StreamWatch is a long running volunteer water monitoring program with 170 volunteers across the Sydney, Blue Mountains and Illawarra region. Starting in 1990, StreamWatch began with a trial in 15 schools and a focus on curriculum implementation in secondary schools, but quickly extended beyond schools into a citizen science program. There is currently one active StreamWatch group in Lane Cove.
Stringybark Creek StreamWatch Group
Meets on the 1st Saturday of every month from 9:00am - 11:00am.
To join StreamWatch, please contact the Bushcare Co-ordinator on 9911 3579 or email firstname.lastname@example.org
StreamWatch groups test a range of water qualities including, but not limited to; turbidity, electrical conductivity, pH and temperature. These measurements paint a picture of the health of our creeks and catchment.
Turbidity measures the cloudiness of water caused by tiny particles. High turbidity reduces the growth of aquatic plants which affects the animals that rely on these plants. It also makes it difficult for animals to breathe by clogging their gills. Turbidity is caused by soil erosion due to heavy rainfall or floods and sediments from building sites amongst other causes.
Electrical conductivity is used as an indirect measure of salinity. The greater the concentration of salt in water, the better it conducts electricity. Large and rapid changes in salinity are usually the result of human activities such as industrial discharge and sewage discharge.
pH measures the acidity and alkalinity of the water. Most aquatic organisms are adapted to living within narrow pH ranges around neutral. The optimal pH range for most Australian freshwater organisms is from 6.5 to 8.0. If the pH remains outside the optimal range, aquatic organisms will become stressed and it can cause a decrease in the number of species living in a waterway.
Water temperature is the major factor determining how much dissolved oxygen there is in water. Cold water is able to hold more dissolved oxygen than warm water, and dissolved oxygen is essential for the survival of aquatic animals.
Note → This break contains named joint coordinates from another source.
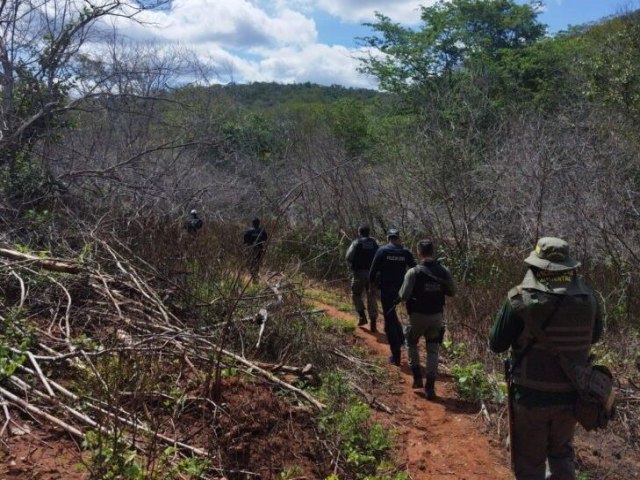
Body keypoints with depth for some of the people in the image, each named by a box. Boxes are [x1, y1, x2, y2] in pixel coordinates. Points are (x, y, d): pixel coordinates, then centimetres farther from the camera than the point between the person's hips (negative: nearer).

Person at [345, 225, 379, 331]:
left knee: (356, 294, 14)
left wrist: (353, 264, 7)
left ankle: (362, 316, 2)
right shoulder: (374, 243, 8)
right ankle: (373, 323, 3)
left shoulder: (356, 243, -3)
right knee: (372, 297, 6)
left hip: (359, 272, -3)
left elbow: (349, 257, -11)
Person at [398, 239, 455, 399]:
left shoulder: (413, 273, -15)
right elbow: (451, 292, 5)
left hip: (418, 316, -3)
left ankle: (417, 377, 21)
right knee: (433, 351, 12)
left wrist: (402, 289, 6)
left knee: (411, 344, 23)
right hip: (437, 316, 3)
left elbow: (404, 296, -15)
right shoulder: (443, 271, -3)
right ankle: (430, 387, 10)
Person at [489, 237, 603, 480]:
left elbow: (497, 344, -11)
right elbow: (594, 336, 12)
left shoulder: (521, 299, -20)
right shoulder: (588, 299, -7)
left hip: (531, 396, -4)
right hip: (571, 396, 4)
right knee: (562, 453, 26)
For more information about StreamWatch, visit Greater Sydney Landcare Network.
National Waterbug Blitz
The National Waterbug Blitz is a nation-wide Citizen Science program encouraging participants to investigate how healthy their local waterways and wetlands are. The type and number of waterbugs found in a waterway can tell us a lot about how healthy that waterway is. Council supports the National Waterbug Blitz through hosting regular Let's go Bug Hunting activities.
NSW Beachwatch monitors and reports recreational water quality at swimming sites in the Sydney region and provides daily pollution forecasts and weekly star ratings for each monitored swimming site. This includes information about water quality at swimming locations in the lower Lane Cove River such as Greenwich Baths and Woolwich Baths.
For a longer term assessment of the water quality of swimming spots in the harbour and beaches across Sydney and NSW, view the latest State of the Beaches Report 2020-2021.
If it has rained during the last few days, the water may be polluted by stormwater runoff and it is recommended that you avoid swimming during and at least one day after heavy rain at ocean beaches, and for up to three days at estuarine swimming areas.